Says Kishore, “We estimate HCL had some level of involvement and contributed to developing and validating almost 40 percent of airborne software. At peak, over 900 HCL engineers worked with Boeing and 10 of its sub tier partners from the U.S., Europe, and Australia.”

Meanwhile, Boeing had a flight test system that needed to be enhanced to test the different versions of the 787. The test system had evolved over several decades and Boeing wanted to migrate the system to a modern architecture that could also potentially be airborne in future versions. HCL assisted in the rehosting of this flight test system.

Another major initiative at Boeing is the Test Operations Center (TOC). The TOC is a 32,000-sq.-ft. facility at the Flight Test Center at Boeing Field. The heart of the TOC is a 2,000-sq.-ft. control room, nicknamed the “bubble,” with 6 × 16-ft. screens displaying the status of aircraft in the test fleet.
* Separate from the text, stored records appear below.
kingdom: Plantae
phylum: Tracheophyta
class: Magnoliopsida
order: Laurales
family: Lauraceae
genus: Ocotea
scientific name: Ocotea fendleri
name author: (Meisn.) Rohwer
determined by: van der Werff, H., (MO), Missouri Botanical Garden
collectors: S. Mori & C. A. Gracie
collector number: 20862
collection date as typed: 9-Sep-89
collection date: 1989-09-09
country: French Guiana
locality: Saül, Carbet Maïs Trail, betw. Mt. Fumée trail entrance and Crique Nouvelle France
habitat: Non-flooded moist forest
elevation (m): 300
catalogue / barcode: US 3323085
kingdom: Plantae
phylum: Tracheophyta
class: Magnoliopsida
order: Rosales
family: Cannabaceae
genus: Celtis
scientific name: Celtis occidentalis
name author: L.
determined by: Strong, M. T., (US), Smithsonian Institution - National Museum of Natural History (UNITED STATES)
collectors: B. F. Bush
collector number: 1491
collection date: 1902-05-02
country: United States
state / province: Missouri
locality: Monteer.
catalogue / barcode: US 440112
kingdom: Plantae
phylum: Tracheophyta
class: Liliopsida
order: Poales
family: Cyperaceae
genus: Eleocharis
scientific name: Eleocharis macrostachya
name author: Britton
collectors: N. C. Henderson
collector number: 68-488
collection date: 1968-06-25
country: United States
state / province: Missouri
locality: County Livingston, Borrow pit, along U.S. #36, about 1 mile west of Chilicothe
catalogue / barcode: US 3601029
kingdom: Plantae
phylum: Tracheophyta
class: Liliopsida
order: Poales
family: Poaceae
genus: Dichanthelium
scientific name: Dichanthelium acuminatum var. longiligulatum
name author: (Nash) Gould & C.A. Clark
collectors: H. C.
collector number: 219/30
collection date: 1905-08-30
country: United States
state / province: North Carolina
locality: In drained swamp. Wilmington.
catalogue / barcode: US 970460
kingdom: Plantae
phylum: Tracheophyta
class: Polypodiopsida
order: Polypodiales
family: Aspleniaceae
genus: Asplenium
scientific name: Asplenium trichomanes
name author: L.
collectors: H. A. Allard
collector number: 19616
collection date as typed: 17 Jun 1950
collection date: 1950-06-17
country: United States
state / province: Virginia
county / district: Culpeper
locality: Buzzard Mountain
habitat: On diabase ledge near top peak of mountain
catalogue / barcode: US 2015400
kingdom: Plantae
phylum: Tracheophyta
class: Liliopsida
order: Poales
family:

The room brings together engineering, flight operations, and maintenance staff. The TOC is open three shifts a day, with flight tests during daylight hours, ground tests during second shift and maintenance taking place during the third, overnight, shift. In addition to Boeing employees, the TOC is designed to house employees from suppliers and the FAA. HCL played a key role in development of the visibility applications and the database that are part of the Test Operations Center.

In another innovation, HCL also agreed to tie a portion of its compensation for work with the tier-one suppliers to sales of the plane. So, while Boeing has suffered from the delays, HCL is also sharing in some of that pain.

CEO Jim McNerney summarizes: “While we clearly stumbled on the execution, we remain steadfastly confident in the innovative achievements of the airplane and the benefits it will bring to our customers.”26

As ANA and other charter airlines roll out the 787 on their routes, passengers are finding the cleanest air of any airplane ever built (the air has the same microbial content of outside air with its filters with an efficiency of 99.97 percent) and when they glance out of their 18 5-inch-tall 787 windows, the largest on any commercial plane, and which have electronically adjustable electrochromic dimmers, the production delays are a memory from the past.27

In the meantime, Boeing has learned plenty about how to manage a globally distributed technology supply chain.